E in Italia? Da noi si esce dalla famiglia, si comincia a lavorare e si hanno figli sempre più tardi. Colpa della disoccupazione? Non si direbbe, dato che in molti casi i figli, anche se con un lavoro, continuano a rimanere in casa ben oltre i 30 anni.
Incidono piuttosto la difficoltà legata alla ricerca di un alloggio e la convinzione che uscire troppo presto dall'ovile comporta un maggior rischio di incontrare difficoltà economiche.
Uscite dalla famiglia, alle donne si presenta poi un'incognita in più: una volta diventate mamme hanno spesso difficoltà nel gestire carriera e prole. Molte si trovano a un bivio: dedicarsi all'una o all'altra?
Il dilemma è stato e continua a essere una scelta problematica per molte madri. Conciliare entrambe le cose sarebbe la soluzione ideale, ma non sempre è possibile a causa dalla carenza di strutture che aiutino le mamme a conciliare figli e lavoro, nello specifico di asili nido e tempo prolungato e mense scolastiche nelle scuole dell'obbligo.

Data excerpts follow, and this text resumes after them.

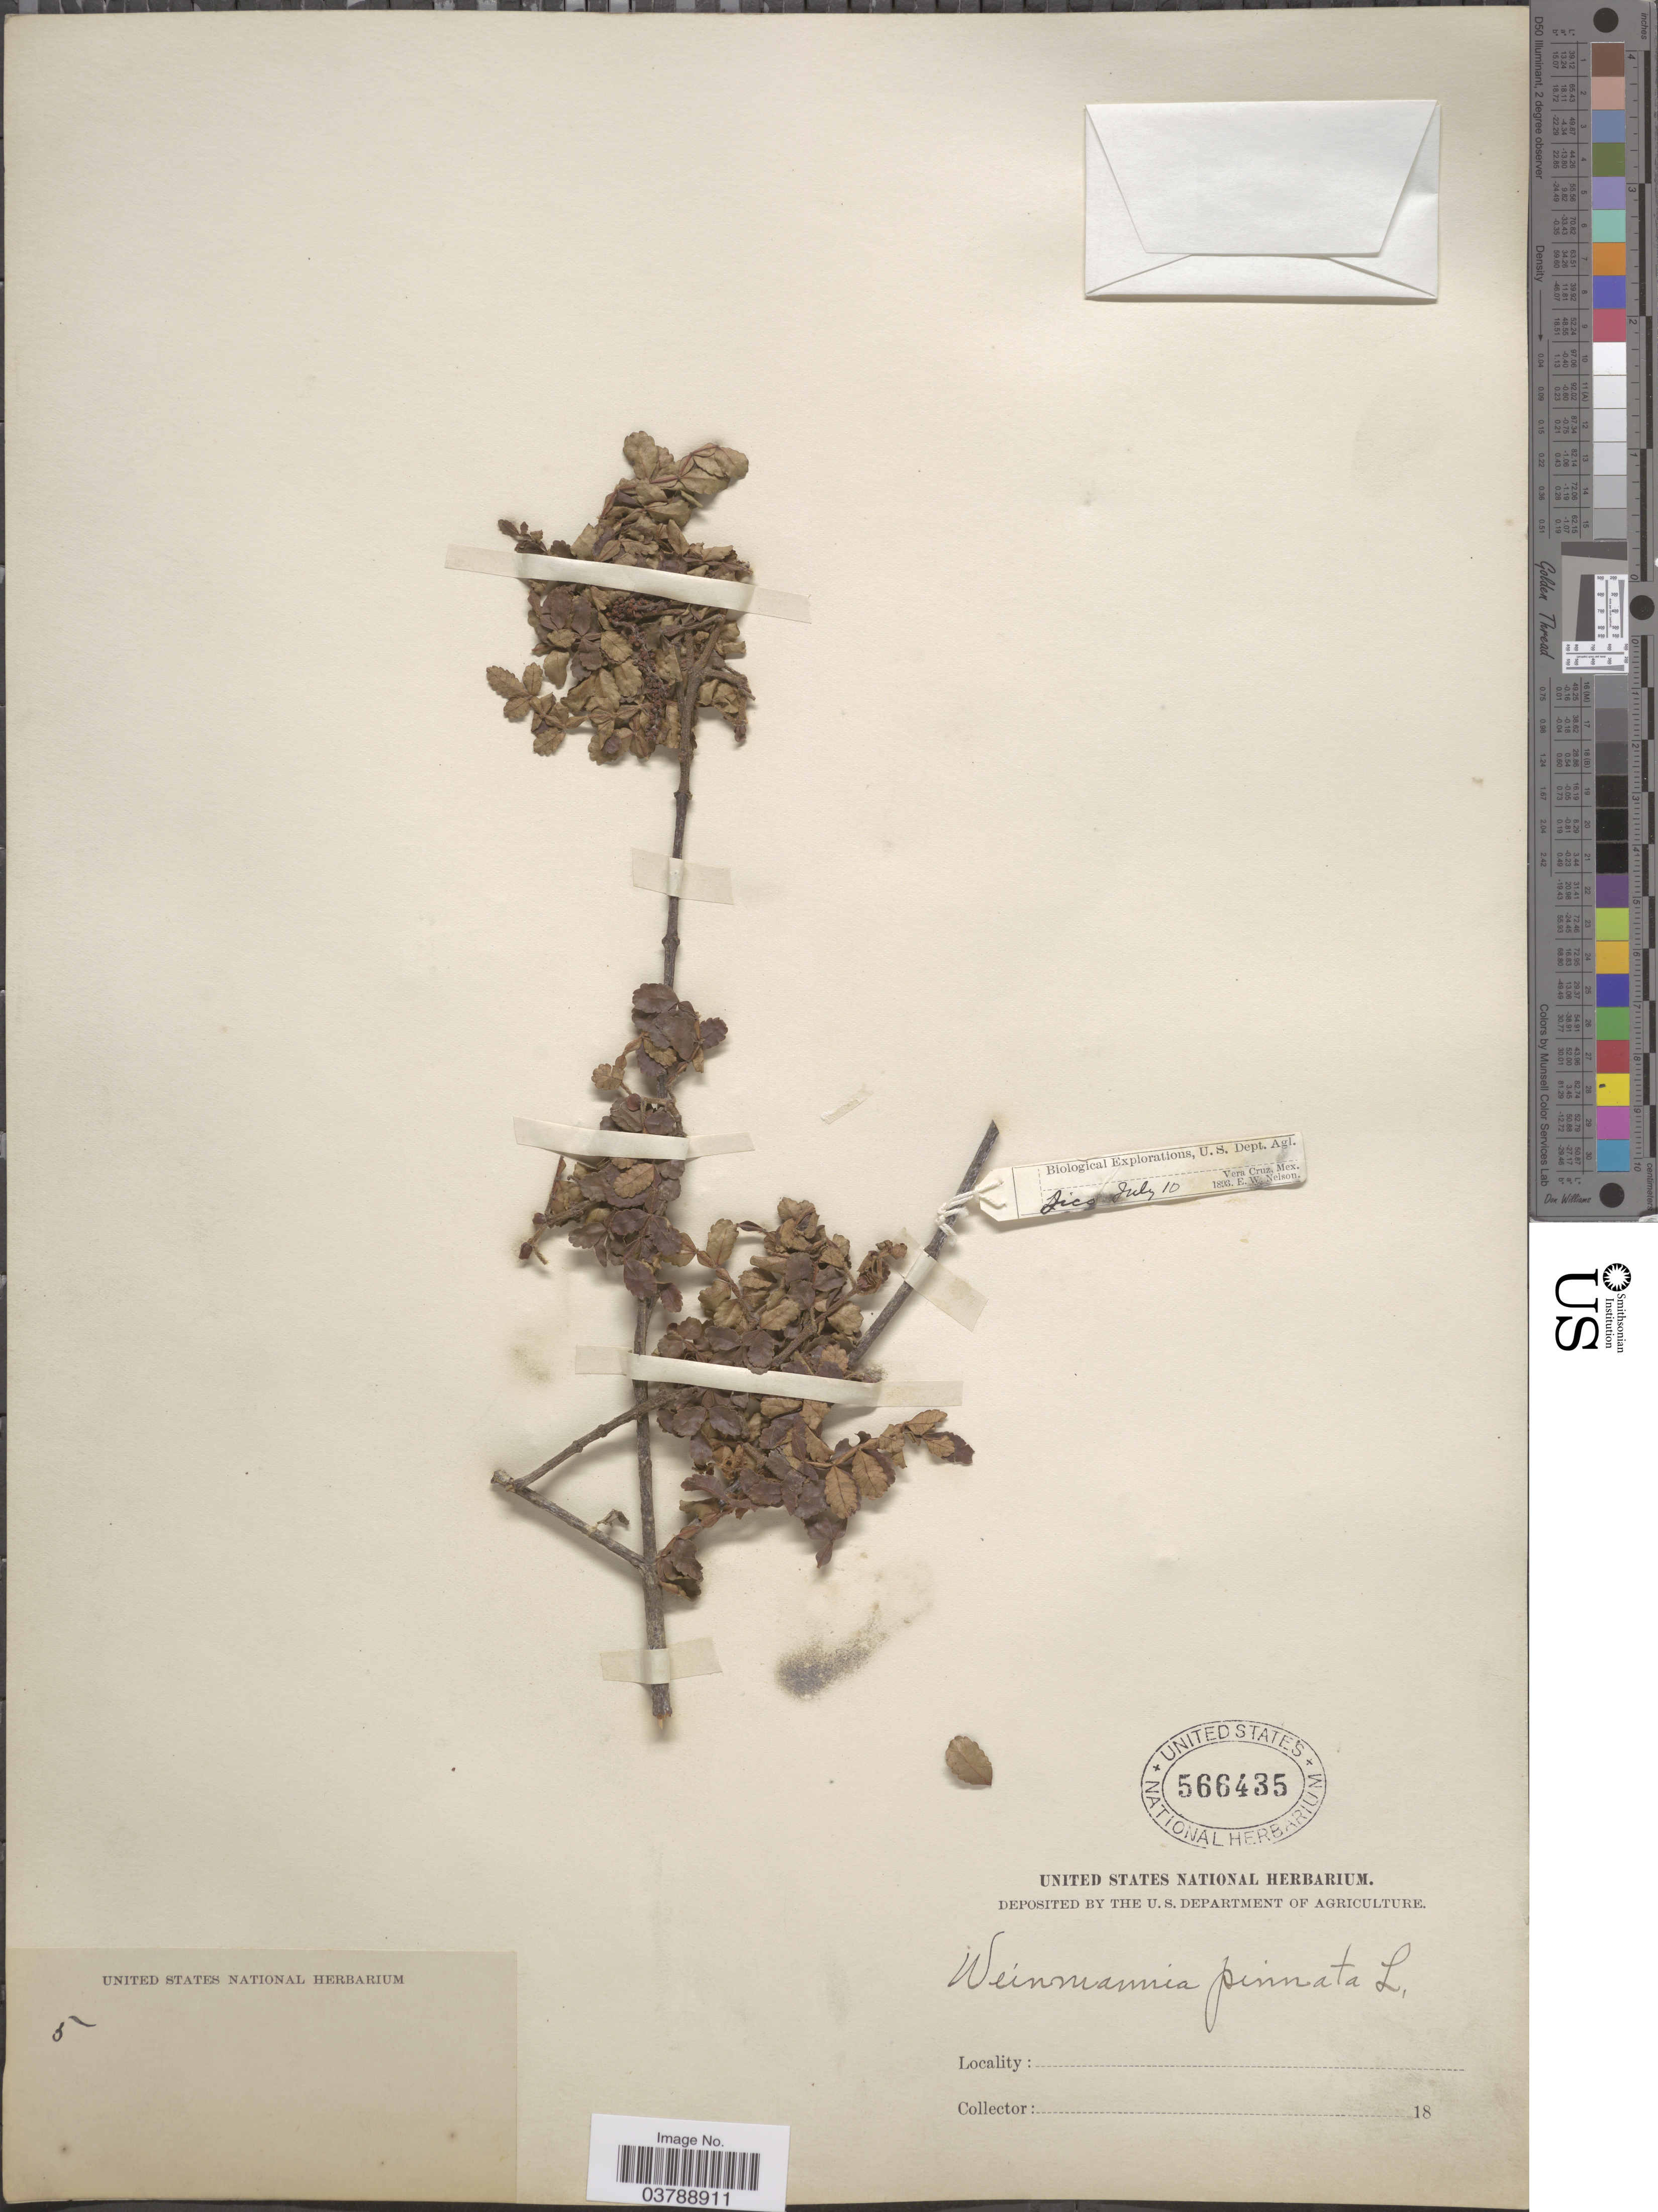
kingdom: Plantae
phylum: Tracheophyta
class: Magnoliopsida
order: Oxalidales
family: Cunoniaceae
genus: Weinmannia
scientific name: Weinmannia pinnata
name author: L.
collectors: E. W. Nelson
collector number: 5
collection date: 1893-07-10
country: Mexico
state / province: Veracruz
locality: Vera Cruz. Jico.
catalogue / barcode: US 566435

Negli ultimi 10 anni gli asili pubblici per i piccoli sotto i tre anni non sono aumentati, al contrario di quelli privati che sono passati dal 7 al 20% dell'offerta totale. La percentuale di utenza infantile italiana è solo del 7%, contro la media del 30-40% dei Paesi del Centro e Nord Europa. Altro problema è che gli orari di apertura e chiusura di questi asili spesso non coincidono con quelli lavorativi delle madri.
I problemi non finiscono qui.
Spesso la maternità è ancora vista negativamente in ambito lavorativo, come un attentato all'efficienza produttiva e in ogni caso, una volta tornate al lavoro, il reinserimento per le neo mamme non è sempre facile.
Senza contare le aspettative di compagni e mariti, il senso di colpa e la sensazione di "rubare" tempo ai figli, con i quali molte donne che lavorano fuori casa devono convivere.
Il part-time può essere una risposta, ma è una realtà limitata: le donne che lo scelgono sono per lo più mamme con figli al di sotto dei 6 anni, concentrate nel Nord Italia.
Quali le soluzioni? Porre la famiglia al centro del sistema di protezione sociale? Agevolare il rientro al lavoro dopo una pausa per maternità dando alle neo-mamme la possibilità di seguire dei corsi di formazione o riqualificazione professionale? Aumentare l'offerta pubblica e privata degli asili nido oltre a renderne più flessibile l'orario e sviluppare gli asili nido aziendali? Istituire anche per le scuole dell'obbligo il tempo prolungato e le adeguate strutture che permettano ai figli di rimanere a scuola con serenità anche della mamma ?
Funzionerà? Se sì, forse le mamme lavoratrici potranno dedicarsi a figli e carriera, sotterrando i sensi di colpa ma non la voglia di realizzarsi in campo lavorativo.